Wednesday, April 22, 2009
Pacquiao thrills crowd at Giants game
SAN FRANCISCO -- Fans went berserk at AT&T Park on Tuesday night.
That was before the Giants-Padres game. And the spectators' enthusiasm had little or nothing to do with baseball.
Manny Pacquiao, renowned as the world's best pound-for-pound boxer, was on the premises to throw the ceremonial first pitch on Filipino Heritage Night, a nod to the Bay Area's large Filipino-American population. Just the brief appearance of the earth's most influential Filipino, along with a giveaway of a limited number of Pacquiao bobblehead dolls, was enough to help the Giants sell 11,000 extra tickets.
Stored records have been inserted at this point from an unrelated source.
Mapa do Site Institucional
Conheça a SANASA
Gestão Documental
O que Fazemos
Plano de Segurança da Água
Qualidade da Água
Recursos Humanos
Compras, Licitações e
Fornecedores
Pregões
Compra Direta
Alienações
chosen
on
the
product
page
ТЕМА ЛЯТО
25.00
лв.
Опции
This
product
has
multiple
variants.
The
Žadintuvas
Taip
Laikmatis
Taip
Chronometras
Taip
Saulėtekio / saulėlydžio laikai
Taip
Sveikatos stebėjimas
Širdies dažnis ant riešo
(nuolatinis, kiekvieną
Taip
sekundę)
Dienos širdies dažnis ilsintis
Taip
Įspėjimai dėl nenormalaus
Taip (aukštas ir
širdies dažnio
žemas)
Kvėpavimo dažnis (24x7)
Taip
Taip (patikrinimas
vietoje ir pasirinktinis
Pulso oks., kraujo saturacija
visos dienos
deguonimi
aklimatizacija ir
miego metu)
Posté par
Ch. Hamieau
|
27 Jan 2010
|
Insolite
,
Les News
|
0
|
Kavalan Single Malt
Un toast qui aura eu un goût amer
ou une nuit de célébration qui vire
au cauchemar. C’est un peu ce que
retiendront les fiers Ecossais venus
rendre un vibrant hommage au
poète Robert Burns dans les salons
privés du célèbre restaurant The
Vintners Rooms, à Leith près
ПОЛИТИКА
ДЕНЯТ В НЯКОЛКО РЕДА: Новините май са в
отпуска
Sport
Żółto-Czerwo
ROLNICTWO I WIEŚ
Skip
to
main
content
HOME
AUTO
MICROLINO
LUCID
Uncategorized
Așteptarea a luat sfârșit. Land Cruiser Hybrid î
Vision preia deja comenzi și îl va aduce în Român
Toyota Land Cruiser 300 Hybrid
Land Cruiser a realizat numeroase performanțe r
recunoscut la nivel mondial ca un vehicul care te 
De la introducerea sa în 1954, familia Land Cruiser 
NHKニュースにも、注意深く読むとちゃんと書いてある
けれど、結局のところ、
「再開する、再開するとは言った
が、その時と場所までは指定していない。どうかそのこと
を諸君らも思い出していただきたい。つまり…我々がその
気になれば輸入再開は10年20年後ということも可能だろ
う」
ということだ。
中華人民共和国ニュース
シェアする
By comparison, last year's first of two Filipino nights drew a group of 5,000.
The turnout also raised approximately $50,000 in charitable proceeds.
Pacquiao, who flew in from his training base in Los Angeles, created a spectacle an hour before the game. As he conducted a television interview near the Giants dugout, admirers crowded the rows on either side of the dugout to catch a glimpse of him. Then as Pacquiao, his entourage and his security detail strode down the left-field foul territory to head for a hospitality room, hundreds of fans literally rushed to the railing to get as close as they could to him. The scene was repeated a half-hour later when Pacquiao re-entered the park through the same route.
The WBC lightweight and super featherweight champion also caused an uproar as he emerged from the Giants dugout to throw the first pitch. He received a noisy standing ovation from fans, many of whom were not Filipino. As Pacquiao stood atop the mound and basked in the applause, his catcher settled in behind the plate: Giants Cy Young Award winner Tim Lincecum, who's half-Filipino.
A couple of hours earlier, Pacquiao was informed of Lincecum's heritage during a news conference. "That's good," Pacquiao said approvingly, prompting laughter.
Pacquiao, who said at the news conference that he played baseball as a little boy, reached Lincecum on the fly with his left-handed toss that the Giants ace caught in the left-handed batter's box.
Throwing punches, not baseballs, is preoccupying Pacquiao. A little less than five months removed from his big victory over Oscar De La Hoya, Pacquiao is scheduled to fight Ricky Hatton for the IBO and Ring Magazine World Junior Welterweight titles in Las Vegas on May 2.
"He's definitely 100 percent ready to fight right now. We're just maintaining," said Pacquiao's trainer, Freddie Roach.
Roach also noted Pacquiao has had seven "clones" of Hatton as sparring partners and has knocked out four of them. This thrilled the unabashedly pro-Pacquiao gathering at the news conference.
That contingent, as well as the reaction at the ballpark, reinforced the notion that Pacquiao has become a cultural phenomenon. He seemed aware of this.
"I'm doing my best to make people happy," he said.